The listing below holds a line with "micrograph of endometrial" and a later line with "is an immunohistochemistry". Write out those two lines and every line between them, exactly, and nothing else.
(Given entries begins)
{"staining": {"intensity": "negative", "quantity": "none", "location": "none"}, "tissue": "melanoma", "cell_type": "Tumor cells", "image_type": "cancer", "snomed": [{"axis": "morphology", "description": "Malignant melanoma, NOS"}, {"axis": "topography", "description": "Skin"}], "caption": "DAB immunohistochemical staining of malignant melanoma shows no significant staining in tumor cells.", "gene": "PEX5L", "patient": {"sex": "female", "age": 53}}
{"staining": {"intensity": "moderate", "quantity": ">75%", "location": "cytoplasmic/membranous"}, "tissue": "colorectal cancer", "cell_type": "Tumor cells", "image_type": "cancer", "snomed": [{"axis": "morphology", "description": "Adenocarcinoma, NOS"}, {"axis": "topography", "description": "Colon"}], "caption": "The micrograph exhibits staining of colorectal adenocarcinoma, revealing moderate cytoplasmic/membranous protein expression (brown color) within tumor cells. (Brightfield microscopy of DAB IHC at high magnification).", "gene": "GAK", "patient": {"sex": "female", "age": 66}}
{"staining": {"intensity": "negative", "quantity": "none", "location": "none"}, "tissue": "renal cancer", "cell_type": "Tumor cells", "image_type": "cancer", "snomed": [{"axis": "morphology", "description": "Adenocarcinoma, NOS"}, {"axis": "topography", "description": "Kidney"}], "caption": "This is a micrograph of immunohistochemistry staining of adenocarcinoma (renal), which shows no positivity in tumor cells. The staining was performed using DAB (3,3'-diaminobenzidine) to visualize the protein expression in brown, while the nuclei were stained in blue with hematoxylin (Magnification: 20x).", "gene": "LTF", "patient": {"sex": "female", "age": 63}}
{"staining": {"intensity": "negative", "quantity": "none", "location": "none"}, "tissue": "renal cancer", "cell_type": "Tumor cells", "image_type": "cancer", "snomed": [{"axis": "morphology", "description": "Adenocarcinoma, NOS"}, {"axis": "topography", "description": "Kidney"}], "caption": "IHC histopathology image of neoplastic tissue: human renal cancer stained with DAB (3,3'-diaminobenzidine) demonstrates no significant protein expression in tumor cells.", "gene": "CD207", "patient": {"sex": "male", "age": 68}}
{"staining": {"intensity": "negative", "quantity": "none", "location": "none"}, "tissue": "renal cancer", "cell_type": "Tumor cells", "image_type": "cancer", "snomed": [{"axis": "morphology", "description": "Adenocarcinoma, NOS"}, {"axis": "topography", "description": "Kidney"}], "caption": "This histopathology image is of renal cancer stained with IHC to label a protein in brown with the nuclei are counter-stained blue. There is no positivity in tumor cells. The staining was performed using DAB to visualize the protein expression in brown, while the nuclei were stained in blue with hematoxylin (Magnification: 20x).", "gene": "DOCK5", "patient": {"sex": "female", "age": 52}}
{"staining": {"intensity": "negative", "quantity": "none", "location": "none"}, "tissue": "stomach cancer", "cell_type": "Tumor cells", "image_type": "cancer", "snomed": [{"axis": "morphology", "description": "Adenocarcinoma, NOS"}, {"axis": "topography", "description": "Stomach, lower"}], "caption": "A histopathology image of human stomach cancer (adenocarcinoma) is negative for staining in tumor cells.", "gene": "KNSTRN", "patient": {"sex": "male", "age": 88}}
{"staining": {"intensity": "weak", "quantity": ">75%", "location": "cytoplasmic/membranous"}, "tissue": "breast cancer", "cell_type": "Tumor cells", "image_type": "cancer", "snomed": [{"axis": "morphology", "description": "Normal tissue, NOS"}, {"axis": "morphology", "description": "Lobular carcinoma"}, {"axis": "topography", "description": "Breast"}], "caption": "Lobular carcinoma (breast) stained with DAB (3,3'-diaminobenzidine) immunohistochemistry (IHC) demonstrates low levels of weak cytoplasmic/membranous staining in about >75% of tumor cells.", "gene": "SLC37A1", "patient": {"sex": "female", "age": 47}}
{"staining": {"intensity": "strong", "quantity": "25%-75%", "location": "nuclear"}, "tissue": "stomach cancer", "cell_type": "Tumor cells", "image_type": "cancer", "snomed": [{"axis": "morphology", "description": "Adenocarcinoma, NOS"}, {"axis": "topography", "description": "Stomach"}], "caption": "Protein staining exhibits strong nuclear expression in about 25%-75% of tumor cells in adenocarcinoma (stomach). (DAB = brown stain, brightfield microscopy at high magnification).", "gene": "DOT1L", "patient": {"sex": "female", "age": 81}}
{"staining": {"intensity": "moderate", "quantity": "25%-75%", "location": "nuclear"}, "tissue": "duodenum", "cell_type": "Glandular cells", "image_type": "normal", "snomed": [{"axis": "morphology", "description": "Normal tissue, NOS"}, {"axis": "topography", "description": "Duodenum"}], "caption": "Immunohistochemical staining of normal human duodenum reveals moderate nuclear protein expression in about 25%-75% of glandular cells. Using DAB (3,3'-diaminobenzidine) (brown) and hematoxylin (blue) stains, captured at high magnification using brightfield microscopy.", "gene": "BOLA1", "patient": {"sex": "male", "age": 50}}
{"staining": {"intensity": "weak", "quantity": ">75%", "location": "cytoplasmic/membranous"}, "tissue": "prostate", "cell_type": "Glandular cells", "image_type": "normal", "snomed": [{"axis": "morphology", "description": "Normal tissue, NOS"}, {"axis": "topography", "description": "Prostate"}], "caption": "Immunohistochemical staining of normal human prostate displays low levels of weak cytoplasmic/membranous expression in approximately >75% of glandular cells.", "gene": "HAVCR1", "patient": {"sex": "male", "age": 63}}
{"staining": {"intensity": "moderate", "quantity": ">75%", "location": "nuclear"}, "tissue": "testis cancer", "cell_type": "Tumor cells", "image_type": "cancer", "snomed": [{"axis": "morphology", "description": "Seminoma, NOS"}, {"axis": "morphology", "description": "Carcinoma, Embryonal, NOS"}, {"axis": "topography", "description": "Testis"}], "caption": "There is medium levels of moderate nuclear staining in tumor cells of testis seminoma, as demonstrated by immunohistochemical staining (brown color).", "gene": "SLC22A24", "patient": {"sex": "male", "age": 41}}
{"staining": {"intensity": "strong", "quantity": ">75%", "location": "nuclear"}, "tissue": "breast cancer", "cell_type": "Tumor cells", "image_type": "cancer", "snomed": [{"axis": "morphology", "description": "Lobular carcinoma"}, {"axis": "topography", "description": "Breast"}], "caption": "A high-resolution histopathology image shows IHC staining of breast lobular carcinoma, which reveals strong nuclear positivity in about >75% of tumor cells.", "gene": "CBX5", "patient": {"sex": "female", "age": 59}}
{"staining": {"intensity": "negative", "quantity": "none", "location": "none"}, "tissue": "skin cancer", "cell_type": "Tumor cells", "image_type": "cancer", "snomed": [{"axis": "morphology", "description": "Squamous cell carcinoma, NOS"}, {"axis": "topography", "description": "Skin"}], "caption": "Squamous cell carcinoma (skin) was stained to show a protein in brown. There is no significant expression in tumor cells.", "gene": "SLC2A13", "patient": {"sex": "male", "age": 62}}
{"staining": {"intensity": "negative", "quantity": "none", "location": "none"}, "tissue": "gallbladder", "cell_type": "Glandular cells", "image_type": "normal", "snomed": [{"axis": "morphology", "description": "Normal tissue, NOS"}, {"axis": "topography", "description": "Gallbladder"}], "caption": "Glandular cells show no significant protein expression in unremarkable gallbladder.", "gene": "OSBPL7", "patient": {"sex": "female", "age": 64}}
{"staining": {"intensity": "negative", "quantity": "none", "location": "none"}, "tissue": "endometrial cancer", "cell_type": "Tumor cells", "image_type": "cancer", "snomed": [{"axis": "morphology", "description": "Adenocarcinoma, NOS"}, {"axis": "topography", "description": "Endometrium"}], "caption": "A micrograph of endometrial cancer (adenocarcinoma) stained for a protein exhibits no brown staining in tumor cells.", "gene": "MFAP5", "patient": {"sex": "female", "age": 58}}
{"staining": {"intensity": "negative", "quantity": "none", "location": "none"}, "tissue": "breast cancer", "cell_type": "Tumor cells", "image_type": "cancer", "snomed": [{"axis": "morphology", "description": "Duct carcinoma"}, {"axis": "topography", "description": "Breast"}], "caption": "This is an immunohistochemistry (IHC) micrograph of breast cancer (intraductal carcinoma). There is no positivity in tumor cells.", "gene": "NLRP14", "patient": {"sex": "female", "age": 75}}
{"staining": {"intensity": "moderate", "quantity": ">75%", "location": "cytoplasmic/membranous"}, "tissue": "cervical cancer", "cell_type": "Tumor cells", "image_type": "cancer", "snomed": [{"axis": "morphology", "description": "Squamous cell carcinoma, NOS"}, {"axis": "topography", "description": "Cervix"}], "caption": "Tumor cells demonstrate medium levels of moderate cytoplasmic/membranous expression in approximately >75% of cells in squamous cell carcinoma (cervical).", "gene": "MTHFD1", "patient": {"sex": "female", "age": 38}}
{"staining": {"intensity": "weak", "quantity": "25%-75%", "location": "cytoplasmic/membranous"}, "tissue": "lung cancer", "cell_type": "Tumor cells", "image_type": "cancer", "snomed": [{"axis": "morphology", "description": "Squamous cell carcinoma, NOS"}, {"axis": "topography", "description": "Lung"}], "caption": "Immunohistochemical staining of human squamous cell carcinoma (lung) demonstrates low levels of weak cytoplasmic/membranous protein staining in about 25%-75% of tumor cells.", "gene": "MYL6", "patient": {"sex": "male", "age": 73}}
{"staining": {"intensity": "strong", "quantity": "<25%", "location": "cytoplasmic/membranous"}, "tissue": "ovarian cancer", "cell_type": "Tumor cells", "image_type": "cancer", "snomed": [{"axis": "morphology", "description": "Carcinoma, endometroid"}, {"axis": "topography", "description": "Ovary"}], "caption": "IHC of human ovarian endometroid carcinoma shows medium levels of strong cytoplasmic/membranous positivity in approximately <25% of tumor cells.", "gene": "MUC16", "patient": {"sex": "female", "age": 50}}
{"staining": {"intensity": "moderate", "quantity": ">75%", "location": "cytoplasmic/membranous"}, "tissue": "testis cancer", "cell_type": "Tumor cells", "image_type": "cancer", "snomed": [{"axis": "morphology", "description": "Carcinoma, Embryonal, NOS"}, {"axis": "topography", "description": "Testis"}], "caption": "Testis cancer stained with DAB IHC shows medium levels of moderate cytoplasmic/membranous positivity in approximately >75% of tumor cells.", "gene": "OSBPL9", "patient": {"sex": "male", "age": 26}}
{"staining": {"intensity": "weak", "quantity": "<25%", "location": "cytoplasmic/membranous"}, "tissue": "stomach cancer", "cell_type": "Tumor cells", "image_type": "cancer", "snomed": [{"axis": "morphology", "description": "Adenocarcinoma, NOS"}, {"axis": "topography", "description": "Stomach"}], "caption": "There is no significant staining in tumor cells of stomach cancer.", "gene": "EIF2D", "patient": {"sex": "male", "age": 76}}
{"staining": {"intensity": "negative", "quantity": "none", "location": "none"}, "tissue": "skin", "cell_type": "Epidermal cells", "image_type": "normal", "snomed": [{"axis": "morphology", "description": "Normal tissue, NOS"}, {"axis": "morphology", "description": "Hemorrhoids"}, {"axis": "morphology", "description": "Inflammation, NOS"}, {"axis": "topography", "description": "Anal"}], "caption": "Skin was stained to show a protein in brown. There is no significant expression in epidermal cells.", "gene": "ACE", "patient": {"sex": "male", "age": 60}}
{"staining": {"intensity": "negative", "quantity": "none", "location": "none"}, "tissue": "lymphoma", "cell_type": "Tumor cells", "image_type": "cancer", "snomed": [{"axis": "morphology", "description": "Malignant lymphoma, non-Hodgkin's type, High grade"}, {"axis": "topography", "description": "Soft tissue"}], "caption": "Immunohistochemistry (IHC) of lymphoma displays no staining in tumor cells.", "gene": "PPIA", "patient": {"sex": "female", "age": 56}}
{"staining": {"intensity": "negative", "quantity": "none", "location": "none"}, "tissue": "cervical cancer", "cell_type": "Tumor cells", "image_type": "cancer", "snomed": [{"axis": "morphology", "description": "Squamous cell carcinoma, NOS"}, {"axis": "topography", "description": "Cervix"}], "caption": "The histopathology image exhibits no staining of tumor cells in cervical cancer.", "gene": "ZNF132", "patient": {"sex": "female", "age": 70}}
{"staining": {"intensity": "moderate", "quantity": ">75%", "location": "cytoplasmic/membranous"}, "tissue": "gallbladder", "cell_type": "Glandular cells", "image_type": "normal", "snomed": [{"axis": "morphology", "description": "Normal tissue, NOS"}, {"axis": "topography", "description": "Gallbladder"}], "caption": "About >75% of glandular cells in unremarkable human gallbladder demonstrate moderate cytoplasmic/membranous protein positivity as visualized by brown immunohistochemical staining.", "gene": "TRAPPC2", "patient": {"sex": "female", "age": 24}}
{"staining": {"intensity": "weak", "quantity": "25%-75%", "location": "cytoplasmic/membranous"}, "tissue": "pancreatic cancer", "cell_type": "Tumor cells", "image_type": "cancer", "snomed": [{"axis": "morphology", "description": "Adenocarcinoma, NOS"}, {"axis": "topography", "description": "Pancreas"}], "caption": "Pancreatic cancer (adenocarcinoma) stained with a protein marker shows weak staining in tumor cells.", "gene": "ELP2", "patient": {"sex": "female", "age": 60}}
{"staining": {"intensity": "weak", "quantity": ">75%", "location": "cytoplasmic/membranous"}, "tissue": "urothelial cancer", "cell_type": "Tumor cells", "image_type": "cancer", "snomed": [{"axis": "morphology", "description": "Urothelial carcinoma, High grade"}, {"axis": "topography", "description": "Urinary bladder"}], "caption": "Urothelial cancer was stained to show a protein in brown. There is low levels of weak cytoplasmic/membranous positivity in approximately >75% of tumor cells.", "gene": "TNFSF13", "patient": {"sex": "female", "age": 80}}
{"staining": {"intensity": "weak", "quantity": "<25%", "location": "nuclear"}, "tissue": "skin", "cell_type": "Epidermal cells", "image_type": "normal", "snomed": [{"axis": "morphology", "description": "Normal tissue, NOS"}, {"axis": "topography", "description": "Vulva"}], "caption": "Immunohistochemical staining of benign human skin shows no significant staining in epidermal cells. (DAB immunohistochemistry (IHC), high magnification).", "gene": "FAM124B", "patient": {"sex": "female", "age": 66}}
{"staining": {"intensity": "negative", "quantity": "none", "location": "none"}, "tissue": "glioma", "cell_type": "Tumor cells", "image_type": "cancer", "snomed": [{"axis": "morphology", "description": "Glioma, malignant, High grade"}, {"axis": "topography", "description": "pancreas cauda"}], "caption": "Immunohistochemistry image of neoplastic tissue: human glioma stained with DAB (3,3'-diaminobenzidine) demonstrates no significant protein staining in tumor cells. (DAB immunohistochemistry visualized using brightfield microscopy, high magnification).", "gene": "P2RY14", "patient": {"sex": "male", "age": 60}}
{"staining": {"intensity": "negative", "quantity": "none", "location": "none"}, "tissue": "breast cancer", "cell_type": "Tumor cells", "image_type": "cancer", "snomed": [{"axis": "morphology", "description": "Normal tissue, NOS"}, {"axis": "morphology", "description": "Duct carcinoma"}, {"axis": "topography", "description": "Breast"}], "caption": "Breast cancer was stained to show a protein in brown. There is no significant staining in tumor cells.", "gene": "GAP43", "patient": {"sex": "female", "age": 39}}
(Given entries ends)
→ Solution for this task
{"staining": {"intensity": "negative", "quantity": "none", "location": "none"}, "tissue": "endometrial cancer", "cell_type": "Tumor cells", "image_type": "cancer", "snomed": [{"axis": "morphology", "description": "Adenocarcinoma, NOS"}, {"axis": "topography", "description": "Endometrium"}], "caption": "A micrograph of endometrial cancer (adenocarcinoma) stained for a protein exhibits no brown staining in tumor cells.", "gene": "MFAP5", "patient": {"sex": "female", "age": 58}}
{"staining": {"intensity": "negative", "quantity": "none", "location": "none"}, "tissue": "breast cancer", "cell_type": "Tumor cells", "image_type": "cancer", "snomed": [{"axis": "morphology", "description": "Duct carcinoma"}, {"axis": "topography", "description": "Breast"}], "caption": "This is an immunohistochemistry (IHC) micrograph of breast cancer (intraductal carcinoma). There is no positivity in tumor cells.", "gene": "NLRP14", "patient": {"sex": "female", "age": 75}}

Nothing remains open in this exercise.